A trial court “may award costs and reasonable attorney’s fees as are equitable and just” in a declaratory judgment proceeding. Id. The grant or denial of attorneys’ fees in a declaratory judgment action lies within the discretion of the trial court, and its judgment will not be reversed on appeal absent a clear showing of abuse of discretion. Hartsell, 130 S.W.3d at 329.

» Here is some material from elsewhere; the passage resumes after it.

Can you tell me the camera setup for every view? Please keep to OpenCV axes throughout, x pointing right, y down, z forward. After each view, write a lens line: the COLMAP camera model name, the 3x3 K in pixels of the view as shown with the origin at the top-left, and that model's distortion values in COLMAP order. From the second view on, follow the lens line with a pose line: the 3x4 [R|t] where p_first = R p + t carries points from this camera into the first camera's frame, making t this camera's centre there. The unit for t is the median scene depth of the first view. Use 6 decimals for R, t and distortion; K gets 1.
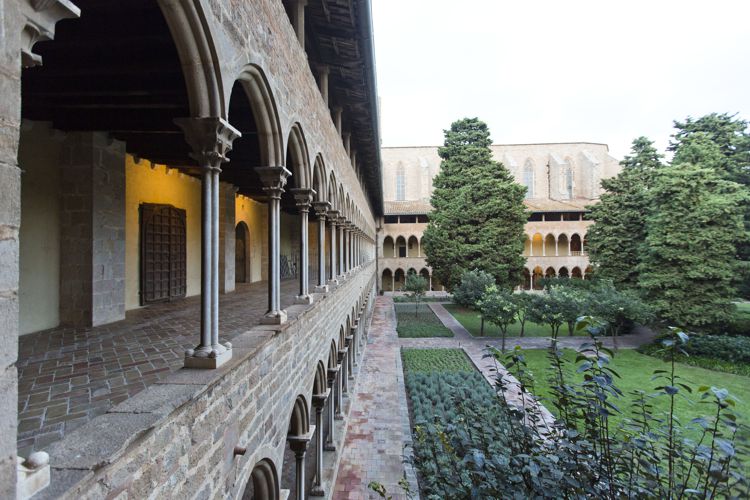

Here, the Andertons argue the fees should not have been awarded because the City should not have prevailed on its declaratory judgment regarding the use of Lot 5 (the Andertons’ first issue). While we agree the trial court acted within its discretion awarding the City its fees as the prevailing party in regards to the declaratory judgments involving Lots 6 and 7, we disagree that it then follows the total $120,000 awarded is still just and equitable in light of this Court ruling in favor of the Andertons as to issue one. Having reversed the trial court’s summary judgment order granting declaratory judgment for the City, the proper procedural relief is to likewise reverse the attorneys’ fee award and remand for reconsideration of fees in light of this opinion. Id.; see also Double Diamond, Inc. v. Saturn, 339 S.W.3d 337, 347 (Tex.App.-Dallas 2011, pet. denied). Accordingly, we sustain the Andertons’ fourth issue.
Conclusion
Having determined a fact issue exists regarding the nonconforming use status of Lot 5, we reverse the trial court’s judgment to the extent it ordered “Defendants have no nonconforming use right in Lot 5 of the Subject Property. Defendants are enjoined from using any part of Lot 5 for Defendants’ business being conducted on Lot 6;” and remand for further proceedings.
Having concluded the Andertons’ inverse condemnation claim is ripe for review, we reverse the trial court’s judgment to the extent it ordered, “Defendants’ inverse condemnation claim is not ripe for judicial review and hereby is DISMISSED with prejudice” and remand for further proceedings.
We reverse the trial court’s award of attorneys’ fees to the City and remand the issue for reconsideration in light of our opinion.
In all other respects, the final judgment is affirmed.
. Lot 4 was owned by the City.
. The Andertons also argue their leasing of Lots 5 and 6 from Lynch creates a fact issue as to the nonconforming use status of Lot 5. They rely on Board of Adjustment of City of San Antonio v. Wende, 92 S.W.3d 424 (Tex. 2002) to support their position. However, having concluded a fact issue already exists, we need not determine if this argument presents another fact issue. Tex.R.App. P. 47.1.
. When asked if to determine whether chap- , ter 245 applies, we must determine whether *96the ongoing operation of a business is a "project,” appellants’ counsel answered, "I think that’s correct.”
. The Andertons stipulated the amount of fees awarded in the judgment were reasonable and necessary, but they did not agree that the fees should be awarded.